When I see and hear exploding news stories, like that summer with the heat wave, and when it makes me get worried about things, I make myself remember something I learned in the sixth grade. We were studying the solar system and we learned about how the earth began 4.5 billion years ago and how the sun will die in about the same amount of time. It’s so easy to think that we are important and that the things that happen to us are important. But the truth is, we are so small, so insignificant in the scope of even just our solar system, which is itself meaningless in the scope of the Universe. The truth is, nothing really matters unless we decide it matters. We could set off every nuclear bomb we’ve ever made and kill all life on the planet, and the Universe would just shrug and yawn because within the next five billion years while the sun is still shining, some kind of new life would come and we would be talked about by them the way we talk about dinosaurs.

After my escape, I could have taken that train anywhere in the world. Or at least anywhere that train was stopping all the way down to Florida. I could have stayed gone forever. My father was sad, but it was three years old, his sadness, and it had become more of a scar than an open wound. The same was true for Witt. He’d gone to law school and gotten married. I’m sure he missed me, but his life had filled in whatever hole my leaving had caused, like when you make footprints in the sand and then the water comes in bringing more sand and more sand until they disappear.

It was not necessary that I come home. It was not necessary that I find Emma. It caused a lot of upheaval to everyone, including myself, and in the scope of the Universe, it was irrelevant and unimportant. But in my years on the island, I made a theory for myself about the meaning of life. I decided that life would be about choosing things to make important even though they are not, and cannot ever be. I took this theory and I started to make a list of the things I would choose to be important and that I would honor. I decided that I would measure myself against my list and whether I had been true to that list of important things.

Finding Emma was on that list.

The summer before we disappeared, Emma had left for Paris in early June. I did not leave for my program in England until two weeks later. I had not been alone in the house with Hunter, Mr. Martin and my mother before. Not ever. I always went to my father’s house when Emma was away.

The truth is, I could have gone to my father’s house. My father wanted me to stay with him, and with the war going on at the Martins’ house, I was like a bird on the battlefield. I knew I would be fine if I just flew off when the soldiers returned. I also knew that no one sees a bird on the battlefield when they’re always on the lookout for the enemy soldiers. It was hard to be that bird that no one saw and that would be crushed if it didn’t fly away when the fighting began again.
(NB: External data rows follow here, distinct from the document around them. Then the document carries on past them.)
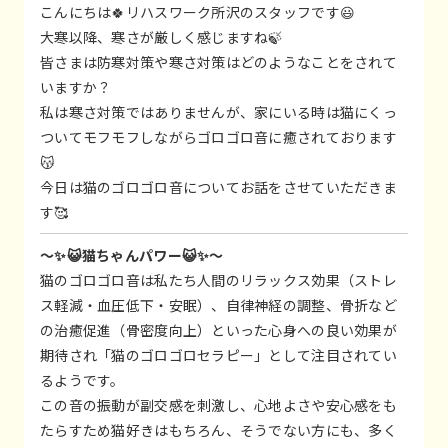
こんにちは🍀リハスワーク所沢のスタッフです😃
大寒以降、寒さが厳しく感じますね🍃
皆さまは防寒対策や寒さ対策はどのようなことをされて
いますか？
私は寒さ対策ではありませんが、家にいる時は猫にくっ
ついてモフモフしながらゴロゴロ音に癒されております
😽
今日は猫のゴロゴロ音についてお話をさせていただきま
す🥰
～✨😺猫ちゃんパワー😺✨～
猫のゴロゴロ音は私たち人間のリラックス効果（ストレ
ス軽減・血圧低下・安眠）、自律神経の調整、骨折など
の治癒促進（骨密度向上）といった心身への良い効果が
期待され「猫のゴロゴロセラピー」として注目されてい
るようです。
この音の振動が副交感を刺激し、心地よさや安心感をも
たらすため猫好きはもちろん、そうでない方にも、多く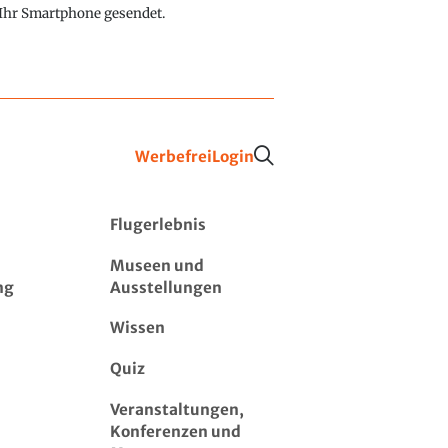
f Ihr Smartphone gesendet.
Werbefrei
Login
Flugerlebnis
Museen und
ng
Ausstellungen
Wissen
Quiz
Veranstaltungen,
Konferenzen und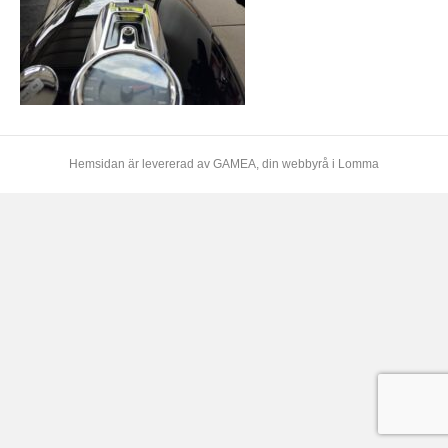
Hemsidan är levererad av
GAMEA
, din webbyrå i Lomma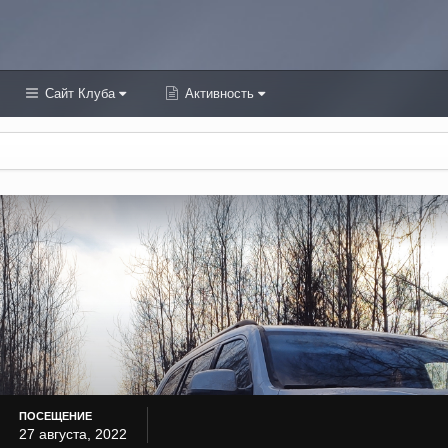
Сайт Клуба
Активность
ПОСЕЩЕНИЕ
27 августа, 2022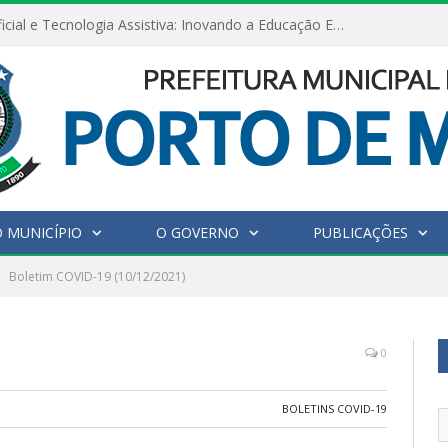
Inteligência Artificial e Tecnologia Assistiva: Inovando a Educação Especial e Inclusiva
 MUNICÍPIO
O GOVERNO
PUBLICAÇÕES
Boletim COVID-19 (10/12/2021)
0
BOLETINS COVID-19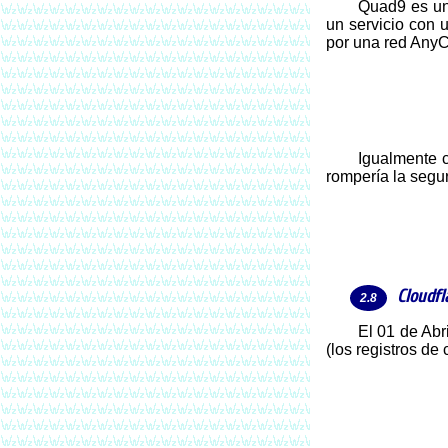
Quad9 es u
un servicio con u
por una red AnyC
Igualmente cuentan con servidores sin las medidas de seguridad, por lo que no se recomienda colocarlos juntos, dado que no se
rompería la segur
Cloudfl
El 01 de Ab
(los registros d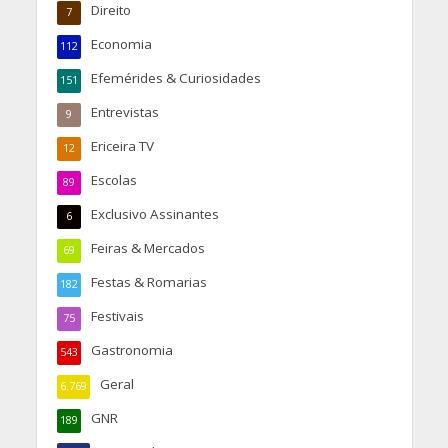
Direito
7
Economia
112
Efemérides & Curiosidades
151
Entrevistas
9
Ericeira TV
12
Escolas
89
Exclusivo Assinantes
6
Feiras & Mercados
69
Festas & Romarias
182
Festivais
75
Gastronomia
543
Geral
6.769
GNR
189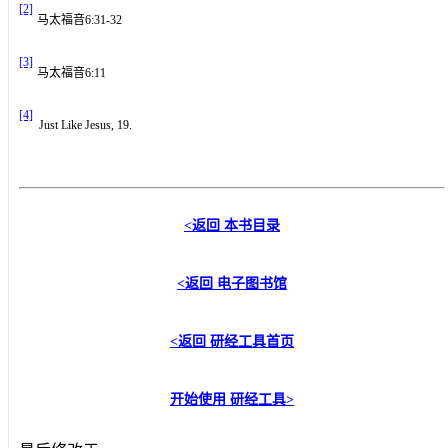
[2]
马太福音
6:31-32
[3]
马太福音
6:11
[4]
Just Like Jesus, 19.
<返回
本书目录
<返回
电子图书馆
<返回
研经工具首页
开始使用
研经工具
>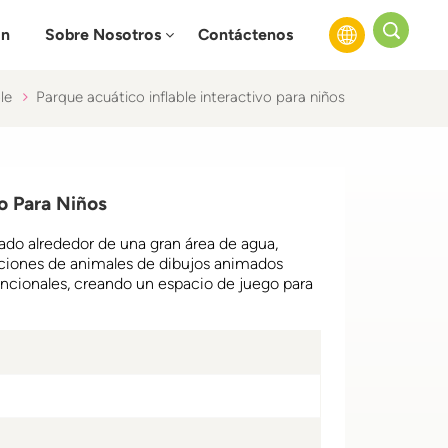
ón
Sobre Nosotros
Contáctenos
ble
Parque acuático inflable interactivo para niños
English
Français
vo Para Niños
Русский
rado alrededor de una gran área de agua,
Español
iones de animales de dibujos animados
funcionales, creando un espacio de juego para
عربي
I was fifteen that July. But that is no excuse. I felt invisible and powerless in my family and in my life. But that is no excuse. There is no excuse for what I did that July.

The idea came to me one night at dinner. Mrs. Martin had wanted to go to the club, so we all got dressed up and went—me, Hunter, Mrs. Martin and Mr. Martin and Hunter’s girlfriend. Hunter was still being annoyingly flirtatious with my mother, so she wore a sexy dress and put on extra makeup. I saw Hunter’s eyes run up and down her when he knew his father was looking at him. He was relentless in his efforts to keep them estranged until Emma got back from France. It was part of his plan to destroy her. Or maybe to win her back. To this day, I don’t know which it was, with love always turning to hate, hate turning back to love.

I got dressed in Emma’s room. I wore one of Emma’s dresses and I used her special flat iron and I put on her makeup. I knew what I was trying to do. None of this was subconscious. I did not want to be invisible and powerless anymore.

Hunter’s girlfriend was very talkative at dinner and she was also very nice to me, which was almost as annoying as my mother and Hunter’s flirting.

Nothing really happened at that dinner, except for one small look. Emma had talked to me about how you know if someone likes you and how you can tell someone you like them, and I had trouble believing her because I had never done it or had it done to me.